Work instruction:
Search the data for the word "ensino" and copy out every line that has it.

Dataset items:
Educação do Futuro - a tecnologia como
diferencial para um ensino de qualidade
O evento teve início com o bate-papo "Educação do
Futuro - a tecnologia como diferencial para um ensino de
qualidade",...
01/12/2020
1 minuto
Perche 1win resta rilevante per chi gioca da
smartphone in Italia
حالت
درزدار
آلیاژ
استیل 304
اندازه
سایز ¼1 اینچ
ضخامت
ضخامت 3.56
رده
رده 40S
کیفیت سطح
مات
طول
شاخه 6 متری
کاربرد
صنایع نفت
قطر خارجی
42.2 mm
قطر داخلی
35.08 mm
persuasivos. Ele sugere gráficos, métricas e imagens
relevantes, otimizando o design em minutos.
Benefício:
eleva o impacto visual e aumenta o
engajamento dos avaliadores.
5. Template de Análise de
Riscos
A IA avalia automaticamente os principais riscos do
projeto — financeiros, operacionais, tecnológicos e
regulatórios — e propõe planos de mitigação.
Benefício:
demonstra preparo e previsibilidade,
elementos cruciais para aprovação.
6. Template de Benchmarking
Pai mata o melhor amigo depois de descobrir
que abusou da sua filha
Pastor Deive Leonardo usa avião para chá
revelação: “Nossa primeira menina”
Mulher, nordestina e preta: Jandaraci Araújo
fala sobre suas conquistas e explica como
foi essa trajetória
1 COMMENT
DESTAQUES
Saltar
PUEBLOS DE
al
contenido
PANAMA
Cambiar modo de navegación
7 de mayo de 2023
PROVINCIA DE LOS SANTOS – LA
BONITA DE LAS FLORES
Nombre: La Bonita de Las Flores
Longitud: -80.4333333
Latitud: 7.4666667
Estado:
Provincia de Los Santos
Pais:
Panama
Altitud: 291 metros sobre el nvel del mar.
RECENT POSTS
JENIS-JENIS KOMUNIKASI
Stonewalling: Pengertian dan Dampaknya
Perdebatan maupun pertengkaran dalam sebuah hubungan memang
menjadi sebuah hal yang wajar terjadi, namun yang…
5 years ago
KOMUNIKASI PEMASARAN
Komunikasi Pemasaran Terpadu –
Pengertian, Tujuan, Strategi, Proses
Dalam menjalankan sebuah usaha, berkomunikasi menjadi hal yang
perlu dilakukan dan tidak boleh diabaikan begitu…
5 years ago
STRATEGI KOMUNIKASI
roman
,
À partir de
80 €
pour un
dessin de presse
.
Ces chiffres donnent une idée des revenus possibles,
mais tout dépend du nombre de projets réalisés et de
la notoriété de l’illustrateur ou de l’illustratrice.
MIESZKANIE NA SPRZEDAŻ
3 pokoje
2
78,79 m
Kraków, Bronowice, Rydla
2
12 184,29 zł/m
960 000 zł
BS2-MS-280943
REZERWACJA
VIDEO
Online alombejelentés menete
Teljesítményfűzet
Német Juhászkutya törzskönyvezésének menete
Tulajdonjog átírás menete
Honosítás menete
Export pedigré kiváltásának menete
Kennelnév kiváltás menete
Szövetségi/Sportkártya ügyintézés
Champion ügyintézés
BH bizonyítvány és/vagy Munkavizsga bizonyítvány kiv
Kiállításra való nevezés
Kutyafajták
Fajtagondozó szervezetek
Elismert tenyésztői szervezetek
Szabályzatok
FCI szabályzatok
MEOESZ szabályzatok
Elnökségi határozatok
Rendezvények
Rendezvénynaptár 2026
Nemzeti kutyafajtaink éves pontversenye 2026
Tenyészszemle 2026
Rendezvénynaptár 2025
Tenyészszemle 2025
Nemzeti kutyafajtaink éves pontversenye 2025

Response for this exercise:
diferencial para um ensino de qualidade
Futuro - a tecnologia como diferencial para um ensino de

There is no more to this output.